FSOS stories > Danes

Keynote in Italy, collaborations in Sweden mark busy summer for Danes

The toll of crossing multiple time zones between Europe and the United Sates can wear down even the most seasoned traveler, but just one week after returning home from delivering a keynote address in Italy, Dr. Sharon Danes boarded another plane and flew back to the continent to collaborate with fellow chapter authors in Sweden.

Danes delivered a keynote address at the annual conference for the International Family enterprise Research Academy (IFERA), held at the University of Palermo in Sicily, from June 28 through July 1, 2011. The keynote was entitled “Family Constructs in Family Business Research: Present and Future.”

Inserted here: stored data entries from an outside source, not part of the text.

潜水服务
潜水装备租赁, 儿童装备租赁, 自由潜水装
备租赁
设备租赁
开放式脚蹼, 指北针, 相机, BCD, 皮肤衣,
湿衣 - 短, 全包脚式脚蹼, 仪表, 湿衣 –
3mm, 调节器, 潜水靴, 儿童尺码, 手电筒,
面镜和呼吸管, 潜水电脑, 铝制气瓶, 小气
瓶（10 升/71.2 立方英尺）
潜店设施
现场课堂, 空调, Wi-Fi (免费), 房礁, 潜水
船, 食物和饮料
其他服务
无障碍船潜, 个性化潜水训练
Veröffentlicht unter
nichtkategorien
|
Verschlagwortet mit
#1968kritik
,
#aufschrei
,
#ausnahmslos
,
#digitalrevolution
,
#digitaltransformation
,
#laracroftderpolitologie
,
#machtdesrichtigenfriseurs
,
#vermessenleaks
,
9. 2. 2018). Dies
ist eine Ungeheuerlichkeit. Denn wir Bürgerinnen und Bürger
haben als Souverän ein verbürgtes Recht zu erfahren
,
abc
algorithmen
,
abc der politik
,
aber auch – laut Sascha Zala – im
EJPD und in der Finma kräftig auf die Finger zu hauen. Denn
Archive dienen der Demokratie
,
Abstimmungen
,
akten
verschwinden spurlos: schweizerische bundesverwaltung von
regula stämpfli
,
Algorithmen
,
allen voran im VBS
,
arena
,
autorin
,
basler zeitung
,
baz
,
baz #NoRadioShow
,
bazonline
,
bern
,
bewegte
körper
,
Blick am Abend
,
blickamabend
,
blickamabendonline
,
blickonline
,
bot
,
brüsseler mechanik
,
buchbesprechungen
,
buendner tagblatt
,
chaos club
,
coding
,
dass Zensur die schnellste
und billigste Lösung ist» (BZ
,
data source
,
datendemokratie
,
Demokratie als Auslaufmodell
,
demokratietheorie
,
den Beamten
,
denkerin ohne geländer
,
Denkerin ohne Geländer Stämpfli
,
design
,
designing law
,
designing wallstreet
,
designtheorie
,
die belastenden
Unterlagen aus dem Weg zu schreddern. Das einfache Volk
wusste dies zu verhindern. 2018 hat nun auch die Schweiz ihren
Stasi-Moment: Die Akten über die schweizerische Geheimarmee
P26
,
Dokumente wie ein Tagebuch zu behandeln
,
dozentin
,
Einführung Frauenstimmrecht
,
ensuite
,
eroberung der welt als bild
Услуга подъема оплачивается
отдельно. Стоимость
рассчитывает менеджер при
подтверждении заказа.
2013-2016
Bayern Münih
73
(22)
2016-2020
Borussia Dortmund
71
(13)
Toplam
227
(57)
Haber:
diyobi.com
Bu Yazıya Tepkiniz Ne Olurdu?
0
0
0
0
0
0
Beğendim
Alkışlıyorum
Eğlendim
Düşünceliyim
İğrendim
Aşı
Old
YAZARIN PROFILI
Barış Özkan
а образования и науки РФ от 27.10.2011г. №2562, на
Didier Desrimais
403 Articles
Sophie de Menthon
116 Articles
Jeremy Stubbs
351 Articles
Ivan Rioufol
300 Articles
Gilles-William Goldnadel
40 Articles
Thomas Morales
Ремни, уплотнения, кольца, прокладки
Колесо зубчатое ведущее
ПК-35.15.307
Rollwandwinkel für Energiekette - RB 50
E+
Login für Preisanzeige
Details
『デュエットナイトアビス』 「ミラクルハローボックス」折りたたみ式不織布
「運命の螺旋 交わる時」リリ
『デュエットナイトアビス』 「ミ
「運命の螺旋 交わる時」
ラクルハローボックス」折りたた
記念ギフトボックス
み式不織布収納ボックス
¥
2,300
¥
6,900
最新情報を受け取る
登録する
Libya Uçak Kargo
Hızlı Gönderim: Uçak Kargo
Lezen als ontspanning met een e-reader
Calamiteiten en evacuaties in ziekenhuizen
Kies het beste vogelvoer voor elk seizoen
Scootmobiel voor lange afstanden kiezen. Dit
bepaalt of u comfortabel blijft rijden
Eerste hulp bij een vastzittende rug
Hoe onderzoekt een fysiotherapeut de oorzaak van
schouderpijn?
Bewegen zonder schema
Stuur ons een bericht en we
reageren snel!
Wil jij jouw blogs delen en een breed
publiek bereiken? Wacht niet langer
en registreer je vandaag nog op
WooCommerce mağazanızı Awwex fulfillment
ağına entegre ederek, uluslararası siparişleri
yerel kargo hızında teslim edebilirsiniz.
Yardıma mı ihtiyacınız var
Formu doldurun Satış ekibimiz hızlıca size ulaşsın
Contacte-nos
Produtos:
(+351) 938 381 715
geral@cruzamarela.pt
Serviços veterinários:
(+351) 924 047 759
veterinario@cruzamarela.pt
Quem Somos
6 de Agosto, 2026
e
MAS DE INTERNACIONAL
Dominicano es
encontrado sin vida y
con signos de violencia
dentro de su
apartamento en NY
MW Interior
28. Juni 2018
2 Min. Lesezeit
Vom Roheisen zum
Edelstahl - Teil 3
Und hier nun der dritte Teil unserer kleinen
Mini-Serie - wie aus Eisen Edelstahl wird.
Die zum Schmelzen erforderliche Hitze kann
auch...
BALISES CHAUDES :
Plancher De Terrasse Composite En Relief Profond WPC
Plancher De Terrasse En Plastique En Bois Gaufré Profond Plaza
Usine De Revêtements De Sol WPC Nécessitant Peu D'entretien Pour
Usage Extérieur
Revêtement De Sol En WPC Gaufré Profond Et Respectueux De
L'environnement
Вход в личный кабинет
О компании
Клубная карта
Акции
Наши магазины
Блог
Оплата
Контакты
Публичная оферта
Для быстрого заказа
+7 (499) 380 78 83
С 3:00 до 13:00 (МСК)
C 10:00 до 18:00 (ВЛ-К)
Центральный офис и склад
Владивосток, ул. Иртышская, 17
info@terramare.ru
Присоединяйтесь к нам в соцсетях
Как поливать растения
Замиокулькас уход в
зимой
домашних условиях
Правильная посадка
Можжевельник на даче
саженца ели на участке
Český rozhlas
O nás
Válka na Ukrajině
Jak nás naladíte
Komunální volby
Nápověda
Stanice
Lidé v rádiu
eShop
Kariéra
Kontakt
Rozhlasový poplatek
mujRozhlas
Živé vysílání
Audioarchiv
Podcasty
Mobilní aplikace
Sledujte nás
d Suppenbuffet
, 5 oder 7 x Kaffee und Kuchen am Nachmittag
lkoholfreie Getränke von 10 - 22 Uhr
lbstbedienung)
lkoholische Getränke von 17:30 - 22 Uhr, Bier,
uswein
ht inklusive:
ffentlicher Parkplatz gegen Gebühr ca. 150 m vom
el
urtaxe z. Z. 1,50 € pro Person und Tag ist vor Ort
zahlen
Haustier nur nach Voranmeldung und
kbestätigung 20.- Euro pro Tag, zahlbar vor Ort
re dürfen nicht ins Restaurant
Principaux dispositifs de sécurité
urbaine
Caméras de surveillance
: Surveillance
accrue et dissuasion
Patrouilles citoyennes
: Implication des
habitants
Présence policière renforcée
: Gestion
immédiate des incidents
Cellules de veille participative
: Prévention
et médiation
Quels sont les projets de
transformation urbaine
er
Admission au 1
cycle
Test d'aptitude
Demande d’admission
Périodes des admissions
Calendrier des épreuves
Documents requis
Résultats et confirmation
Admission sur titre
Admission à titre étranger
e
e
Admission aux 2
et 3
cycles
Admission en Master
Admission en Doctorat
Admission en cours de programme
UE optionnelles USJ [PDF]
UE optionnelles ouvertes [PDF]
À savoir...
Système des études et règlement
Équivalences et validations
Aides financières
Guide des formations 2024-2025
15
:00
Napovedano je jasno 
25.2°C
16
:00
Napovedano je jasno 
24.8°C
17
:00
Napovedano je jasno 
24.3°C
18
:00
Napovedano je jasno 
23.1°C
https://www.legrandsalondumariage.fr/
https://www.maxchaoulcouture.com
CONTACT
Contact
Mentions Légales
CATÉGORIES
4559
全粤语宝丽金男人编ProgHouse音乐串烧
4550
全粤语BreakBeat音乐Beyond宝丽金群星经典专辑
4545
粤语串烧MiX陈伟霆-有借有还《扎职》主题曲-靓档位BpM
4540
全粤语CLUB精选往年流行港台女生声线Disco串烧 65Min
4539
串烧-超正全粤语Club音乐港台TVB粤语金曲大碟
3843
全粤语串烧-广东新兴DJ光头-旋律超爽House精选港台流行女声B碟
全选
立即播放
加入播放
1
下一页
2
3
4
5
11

“There are very few family scientists who research family businesses,” said Danes. IFERA is attended mostly by people from business schools, and Danes said that her being sked to keynote meant her work “has reached the next level of global recognition.”

Danes’ spoke about her research concentration at the intersection of family and business. Where there is a time of high demand in family-run business, who helps out, and how are responsibility lines changed, blurred, or split between family responsibilities and business responsibilities? How is the flow of money from family savings to business expenses affected?

“When families and business intersect, you need to look at family communication patterns as well as business management processes,” she said.

Danes also discussed her Sustainable Family Busines Theory, which can be summarized as: family-run businesses are not successful unless the family has healthy family functionality as well as financially healthy business. Danes noted that this does not mean there is an absence of tension in families, but that high tension families are able to address the tension in a healthy way.

“My time at the IFERA conference was wonderful,” she said. “I renewed and build on previous relationships, as well as made new ones, and discussed partnerships with fellow scholars from Finland, a French professor teaching in Canada, and a consultant from Malaysia.”